The effect was discovered in 1857 by Louis Pasteur, who showed that aerating yeasted broth causes yeast cell growth to increase, while conversely, fermentation rate decreases.
The effect can be easily explained; as the yeast being facultative anaerobes can produce energy using two different metabolic pathways. While the oxygen concentration is low, the product of glycolysis, (pyruvate), is turned into ethanol and carbon dioxide, and the energy production efficiency is low (2 moles of ATP per mole of glucose). If the oxygen concentration grows, pyruvate is converted to acetyl CoA that can be used in the citric acid cycle, which increases the efficiency to 36 moles of ATP per mole of glucose. Therefore, about 18 times as much glucose must be consumed anaerobically as aerobically to yield the same amount of ATP.
Under anaerobic conditions, the rate of glucose metabolism is faster, but the amount of ATP produced (as already mentioned) is smaller.
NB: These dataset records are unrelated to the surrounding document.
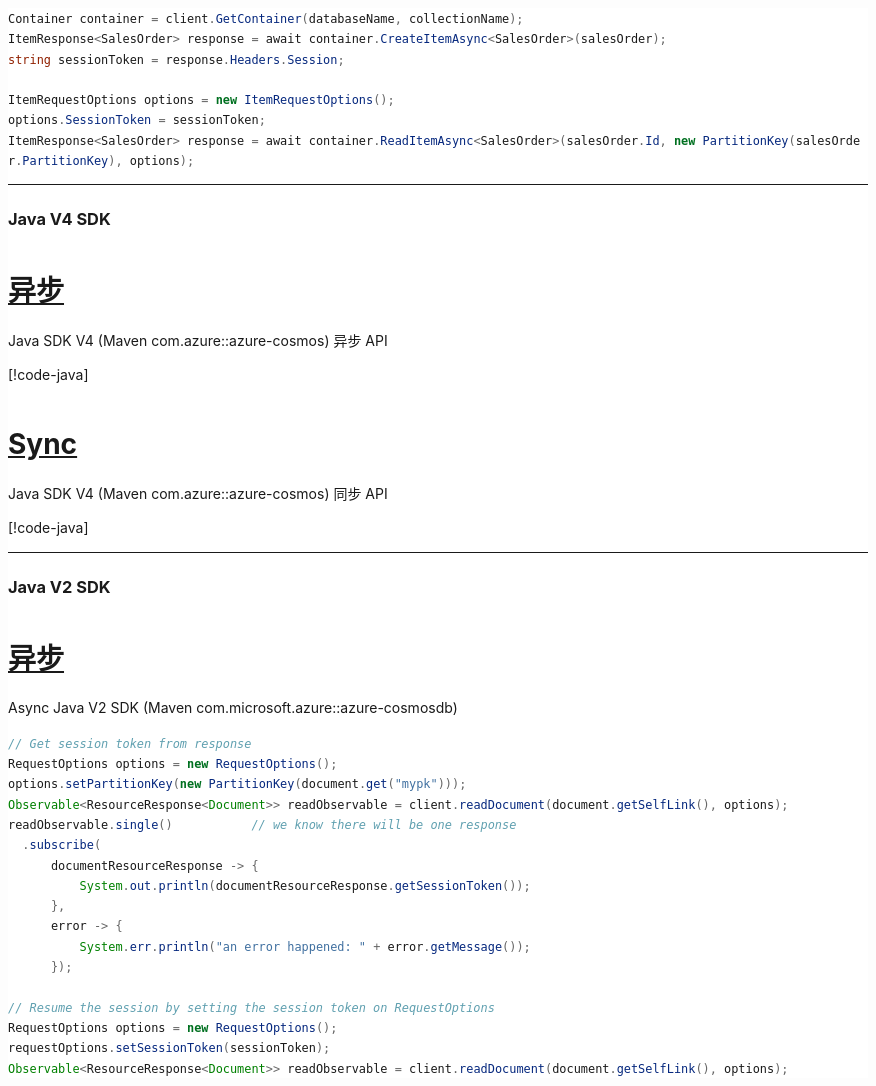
 ```csharp
Container container = client.GetContainer(databaseName, collectionName);
ItemResponse<SalesOrder> response = await container.CreateItemAsync<SalesOrder>(salesOrder);
string sessionToken = response.Headers.Session;

ItemRequestOptions options = new ItemRequestOptions();
options.SessionToken = sessionToken;
ItemResponse<SalesOrder> response = await container.ReadItemAsync<SalesOrder>(salesOrder.Id, new PartitionKey(salesOrder.PartitionKey), options);
```
---

### <a name="java-v4-sdk"></a><a id="override-default-consistency-javav4"></a> Java V4 SDK

# <a name="async"></a>[异步](#tab/api-async)

   Java SDK V4 (Maven com.azure::azure-cosmos) 异步 API

   [!code-java[](~/azure-cosmos-java-sql-api-samples/src/main/java/com/azure/cosmos/examples/documentationsnippets/async/SampleDocumentationSnippetsAsync.java?name=ManageConsistencySessionAsync)]

# <a name="sync"></a>[Sync](#tab/api-sync)

   Java SDK V4 (Maven com.azure::azure-cosmos) 同步 API

   [!code-java[](~/azure-cosmos-java-sql-api-samples/src/main/java/com/azure/cosmos/examples/documentationsnippets/sync/SampleDocumentationSnippets.java?name=ManageConsistencySessionSync)]

--- 

### <a name="java-v2-sdks"></a><a id="utilize-session-tokens-javav2"></a>Java V2 SDK

# <a name="async"></a>[异步](#tab/api-async)

Async Java V2 SDK (Maven com.microsoft.azure::azure-cosmosdb)

```java
// Get session token from response
RequestOptions options = new RequestOptions();
options.setPartitionKey(new PartitionKey(document.get("mypk")));
Observable<ResourceResponse<Document>> readObservable = client.readDocument(document.getSelfLink(), options);
readObservable.single()           // we know there will be one response
  .subscribe(
      documentResourceResponse -> {
          System.out.println(documentResourceResponse.getSessionToken());
      },
      error -> {
          System.err.println("an error happened: " + error.getMessage());
      });

// Resume the session by setting the session token on RequestOptions
RequestOptions options = new RequestOptions();
requestOptions.setSessionToken(sessionToken);
Observable<ResourceResponse<Document>> readObservable = client.readDocument(document.getSelfLink(), options);
```
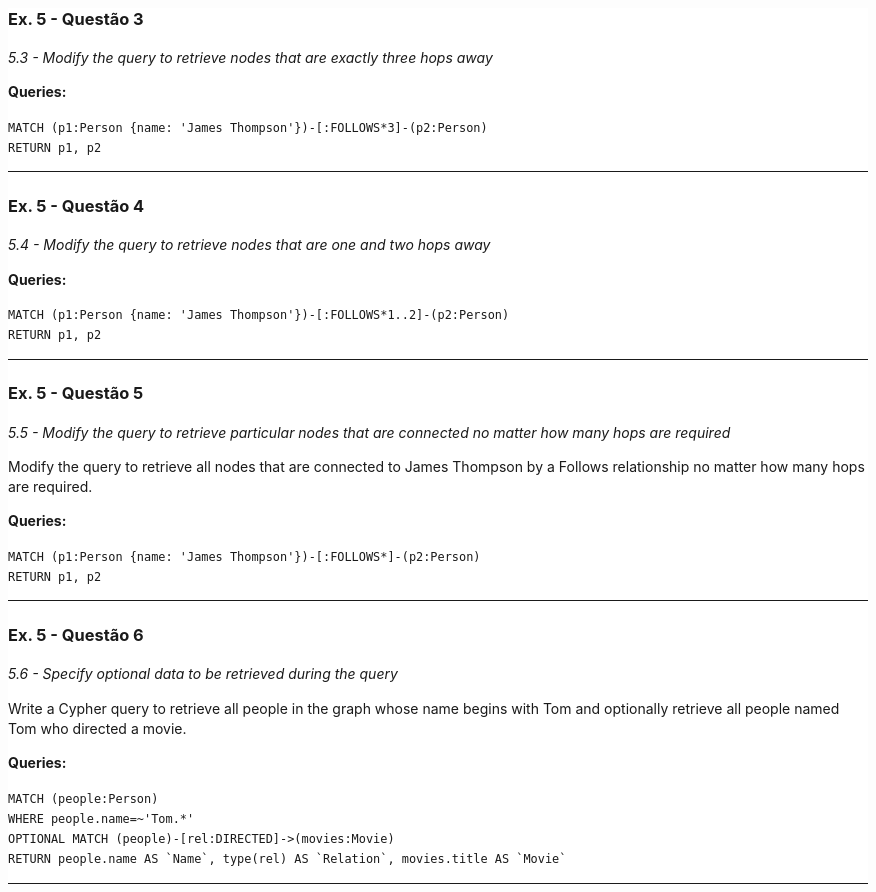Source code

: 
### **Ex. 5 - Questão 3**

*5.3 - Modify the query to retrieve nodes that are exactly three hops away*

**Queries:**

```shell
MATCH (p1:Person {name: 'James Thompson'})-[:FOLLOWS*3]-(p2:Person)
RETURN p1, p2
```

---

### **Ex. 5 - Questão 4**

*5.4 - Modify the query to retrieve nodes that are one and two hops away*

**Queries:**

```shell
MATCH (p1:Person {name: 'James Thompson'})-[:FOLLOWS*1..2]-(p2:Person)
RETURN p1, p2
```

---

### **Ex. 5 - Questão 5**

*5.5 - Modify the query to retrieve particular nodes that are connected no matter how many hops are required*

Modify the query to retrieve all nodes that are connected to James Thompson by a Follows relationship no matter how many hops are required.

**Queries:**

```shell
MATCH (p1:Person {name: 'James Thompson'})-[:FOLLOWS*]-(p2:Person)
RETURN p1, p2
```

---

### **Ex. 5 - Questão 6**

*5.6 - Specify optional data to be retrieved during the query*

Write a Cypher query to retrieve all people in the graph whose name begins with Tom and optionally retrieve all people named Tom who directed a movie.

**Queries:**

```shell
MATCH (people:Person)
WHERE people.name=~'Tom.*'
OPTIONAL MATCH (people)-[rel:DIRECTED]->(movies:Movie)
RETURN people.name AS `Name`, type(rel) AS `Relation`, movies.title AS `Movie`
```

---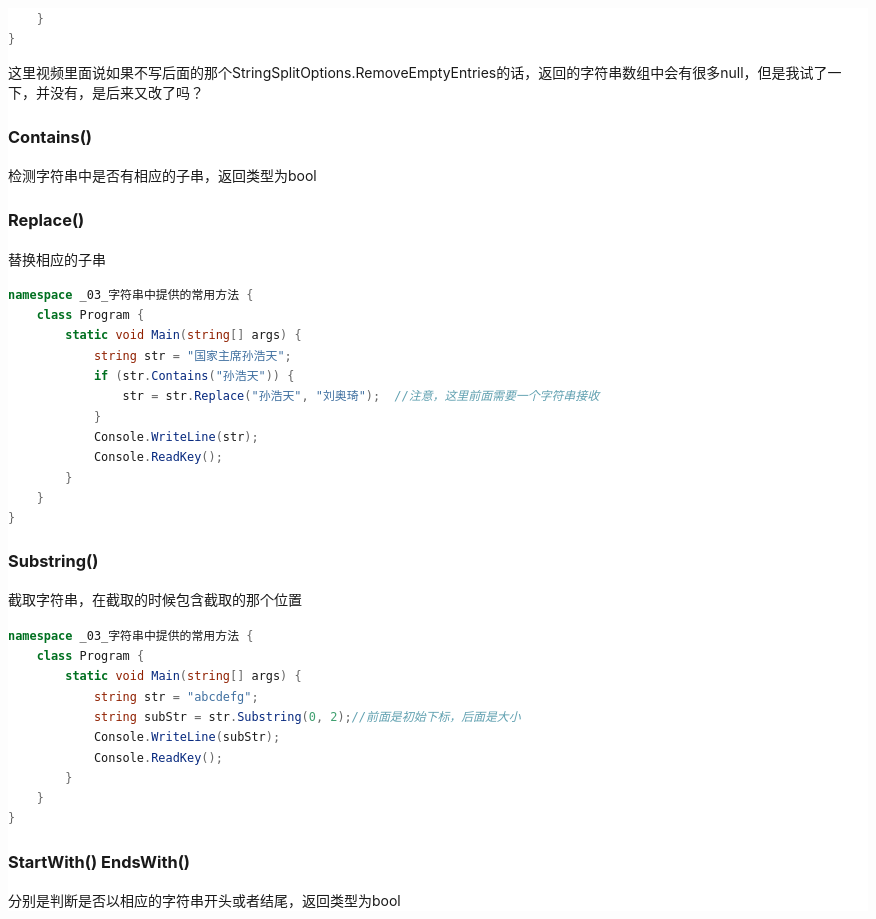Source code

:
 ```c#
    }
}
```

这里视频里面说如果不写后面的那个StringSplitOptions.RemoveEmptyEntries的话，返回的字符串数组中会有很多null，但是我试了一下，并没有，是后来又改了吗？



### Contains()

检测字符串中是否有相应的子串，返回类型为bool



### Replace()

替换相应的子串

```c#
namespace _03_字符串中提供的常用方法 {
    class Program {
        static void Main(string[] args) {
            string str = "国家主席孙浩天";
            if (str.Contains("孙浩天")) {
                str = str.Replace("孙浩天", "刘奥琦");  //注意，这里前面需要一个字符串接收
            }
            Console.WriteLine(str);
            Console.ReadKey();
        }
    }
}
```



### Substring()

截取字符串，在截取的时候包含截取的那个位置

```c#
namespace _03_字符串中提供的常用方法 {
    class Program {
        static void Main(string[] args) {
            string str = "abcdefg";
            string subStr = str.Substring(0, 2);//前面是初始下标，后面是大小
            Console.WriteLine(subStr);
            Console.ReadKey();
        }
    }
}
```



### StartWith() EndsWith()

分别是判断是否以相应的字符串开头或者结尾，返回类型为bool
When exposed to aerobic conditions, the ATP production increases and the rate of glycolysis slows, because the ATP produced acts as an allosteric inhibitor for phosphofructokinase 1, the third enzyme in the glycolysis pathway.
So, from the standpoint of ATP production, it is advantageous for yeast to undergo Krebs Cycle in the presence of oxygen, as more ATP is produced from less glucose.
All the processes used in alcohol production are kept in anaerobic conditions, while breeding yeast for biomass is done in aerobic conditions, the broth being aerated.